If the sides of a triangle are in AP, and the greatest angle of the triangle is double the smallest angle, the ratio of the sides of the triangle is

Let the sides of the triangle be a-d, a and a+d, with a > d>0. 

Clearly, a -d is the smallest side and a + d is the largest side. 

So, A is the smallest angle and C is the largest angle. It is given that C = 2A. 

Thus, the angles of the triangle are A, 2A and  $\mathrm{\pi }$-3A. 

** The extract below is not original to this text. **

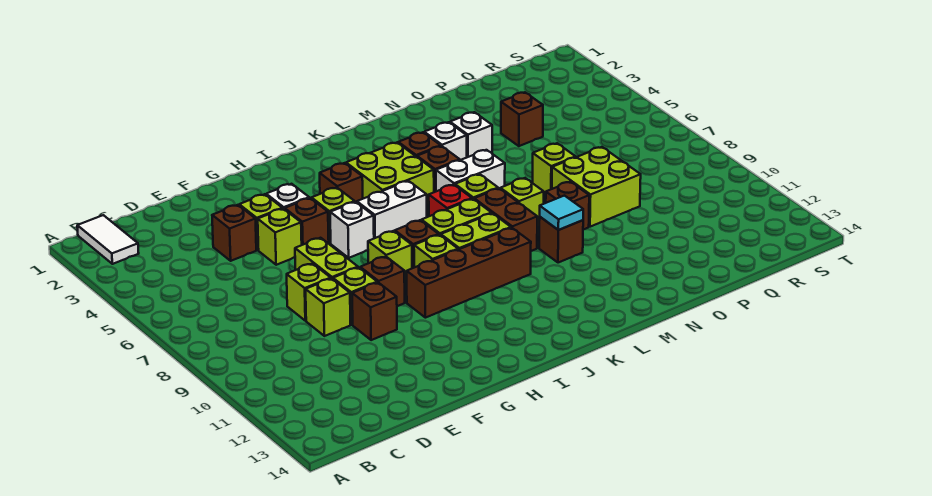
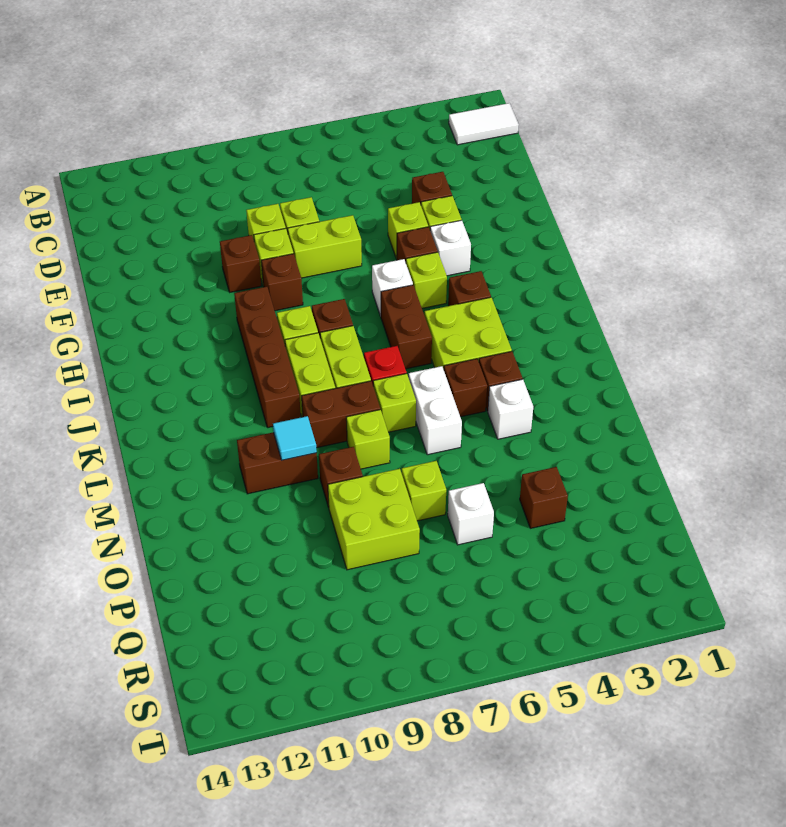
lime 1x1 brick [368,231,412,280] -> none
white 1x2 brick [357,181,427,238] -> brown 1x2 brick [381,285,432,369]
brown 1x1 brick [539,217,583,263] -> brown 1x2 brick [237,432,318,494]
white 1x1 brick [450,112,492,157] -> white 1x1 brick moved to [448,483,494,545]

Applying the law of sines, we obtain 

$\begin{array}{rl} & \frac{\mathrm{a}-\mathrm{d}}{\sin \mathrm{A}}=\frac{\mathrm{a}}{\sin (\mathrm{\pi }-3\mathrm{A})}=\frac{\mathrm{a}+\mathrm{d}}{\sin 2\mathrm{A}}\\ \Rightarrow & \frac{\mathrm{a}-\mathrm{d}}{\sin \mathrm{A}}=\frac{\mathrm{a}}{\sin 3\mathrm{A}}=\frac{\mathrm{a}+\mathrm{d}}{\sin 2\mathrm{A}}\\ \Rightarrow & \frac{\mathrm{a}-\mathrm{d}}{\sin \mathrm{A}}=\frac{\mathrm{a}}{3\sin \mathrm{A}-4{\sin }^3\mathrm{A}}=\frac{\mathrm{a}+\mathrm{d}}{2\sin \mathrm{Acos}\mathrm{A}}\\ \Rightarrow & \frac{\mathrm{a}-\mathrm{d}}{1}=\frac{\mathrm{a}}{3-4{\sin }^2\mathrm{A}}=\frac{\mathrm{a}+\mathrm{d}}{2\cos \mathrm{A}}\\ \Rightarrow & 3-4{\sin }^2\mathrm{A}=\frac{\mathrm{a}}{\mathrm{a}-\mathrm{d}}\text{and}2\cos \mathrm{A}=\frac{\mathrm{a}+\mathrm{d}}{\mathrm{a}-\mathrm{d}}\\ \Rightarrow & 4{\cos }^2\mathrm{A}-1=\frac{\mathrm{a}}{\mathrm{a}-\mathrm{d}}\text{and}2\cos \mathrm{A}=\frac{\mathrm{a}+\mathrm{d}}{\mathrm{a}-\mathrm{d}}\end{array}$

$\Rightarrow {\left(\frac{\mathrm{a}+\mathrm{d}}{\mathrm{a}-\mathrm{d}}\right)}^2-1=\frac{\mathrm{a}}{\mathrm{a}-\mathrm{d}}\Rightarrow \mathrm{a}=5\mathrm{d}$

Thus, the sides of the triangle are a-d, a, a + d    i.e. 4d, 5d, 6d.

Hence, the ratio of the sides of the triangle is 4d :5d: 6d     i.e. 4:5:6.